Второй троллейбус шел от Киевского вокзала до ГИТИСа через весь город. Мальчик, ехавший зайцем, и подумать не мог, что спустя годы его московский маршрут будет пролегать по знаменитым театрам столицы ­ МХАТу, Вахтангов­скому, Моссовета, Сатирикону, Современнику, Таганке. И что на каждой остановке будут заходить звезды ­ Талызина, Демидова, Максакова, Фрейндлих, Образцова. Тогда он просто ехал зайцем в институт.
­ И я вошел во двор ГИТИСа, никого вечером не было. Украин­ская смекалка подсказала, что дверь ­ эта. Я вошел, мне сказали, где проректор. Я постучал, он был в кабинете один. На столе уже были бутербродики, чай, молоко. А я голодный был. Я решил, что это он себе ужин устроил. И он сказал: «Вот ты какой». А у меня были глаза с энергией безумного желания летать. И он ухватил в одну секунду, сказал: «Садись, ­ и говорит ­ где твои деньги?» А я говорю: «А я вам сейчас покажу». Я показываю, выворачиваю. Он до слез, Николай Иванович, хохотал, святой человек. И он говорит: «Я тебе пишу бумагу в общежитие». Он говорит: «Там и документы зашиты?» Я говорю: «Нет, документы зашиты в чемодане в перине, а чемодана нет». Он говорит: «Пойдешь без документов». И дал мне направление на Трифоновку. Я должен сказать правду: дал мне деньги. Тогда троллейбус ходил на Трифоновку, к Рижскому вокзалу. И я приехал в общежитие, там были конюшни, и окна выходили на рельсы. Я вышел на одни рельсы и на другие пришел. Жизнь ­ сложная вещь, чтобы о ней говорить серьезно. Поэтому я все вспоминаю с невероятным юмором, и когда теперь я, как профЭссор, вхожу сюда и здесь мои студенты, я вспоминаю этот момент: одна рубашечка­шотландочка, тапочки, в глазах свет и огонь, и гроши на срачене.
Трудно жили?
­ Да! А мы же здесь жили на 15 рублей. И в консерватории в столовой бесплатно давали булочки и чай. Мы только это ели.
Роман Григорьевич, а когда вы здесь учились, вы одевались так же изысканно? Все­таки театральный институт.

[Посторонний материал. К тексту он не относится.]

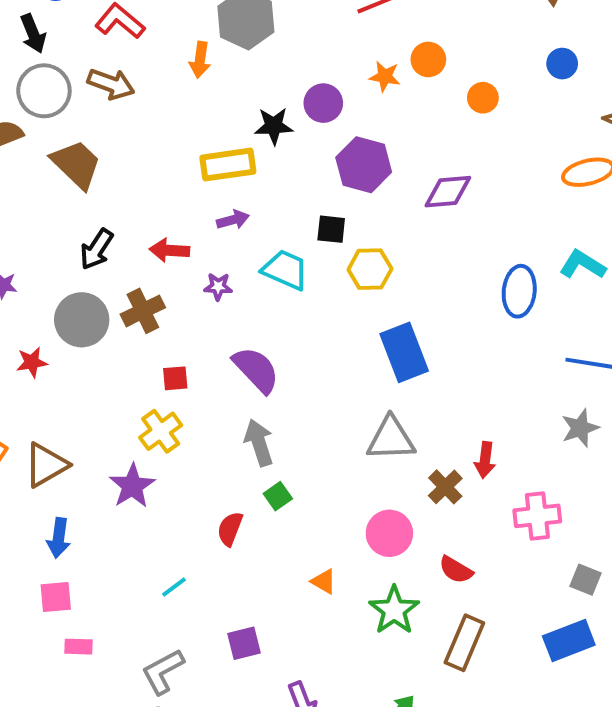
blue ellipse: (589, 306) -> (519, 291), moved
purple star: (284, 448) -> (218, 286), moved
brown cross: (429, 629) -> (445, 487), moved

­ Ты наивный человек. Вся страна была один большой соцлагерь, все ходили в униформе. Какие одежки? Но в ГИТИСе была фантастическая зав. костюмерным цехом Марья Палестинна ­ полька. А я по­польски свободно говорю. И она услышала мою изысканную речь, а ей на вид было лет сто. Страшные волосы выкрашены перекисью, сзади косички, маленькая, вся трясется. Я говорю, что мы хотим вечером шо­нибудь пододеть. Она открывала шкафы дореволюционные. И меня, и Талызину одевала так, как никого в ГИТИСе. Украинская структура радости от жизни, несмотря ни на что, нужно радоваться всему. Ну, были трудности, и, если я тебе расскажу, ты заплачешь. Вперед, во МХАТ, там было начало второй части музыкальной жизни ­ я и Москва.

После ГИТИСа Роман уехал из Москвы, спустя годы вернулся. После премьеры «Служанок» впервые со времен театра «Современник» шестидесятых появились театральные фанаты того же уровня. И понеслось: «М. Батерфляй» и «Рогатка», «Лолита» и «Осенние скрипки», «Саломея» и «Майн арт». Виктюк ­ мастер парадоксов. Даже цепь блистательных побед началась с конфликта во МХАТе.
­ Я репетировал «Муж и жена», в спектакле играли Катя Васильева, Калягин, Даль, Ханаева. И наступил момент, когда Ефремов решил, что он будет репетировать сам, я не в традициях МХАТа. И попросил меня удалиться. В этом театре было много историй, когда артисты предавали режиссера. И прошло три часа, выскакивает Катя Васильева и кричит: «Мы тебя не предали!» Но эти три часа ­ это три часа мук, голгофы. Поэтому я и привел тебя сюда, мы сели на чемоданы, как в пьесе «Вишневый сад», когда все готово к отъезду, и есть путь. Вот эти рельсы, которые меня здесь встретили, рельсы, которые все время были со мной. Этот звук поезда, звук отъезда и приезда ­ это и есть Москва.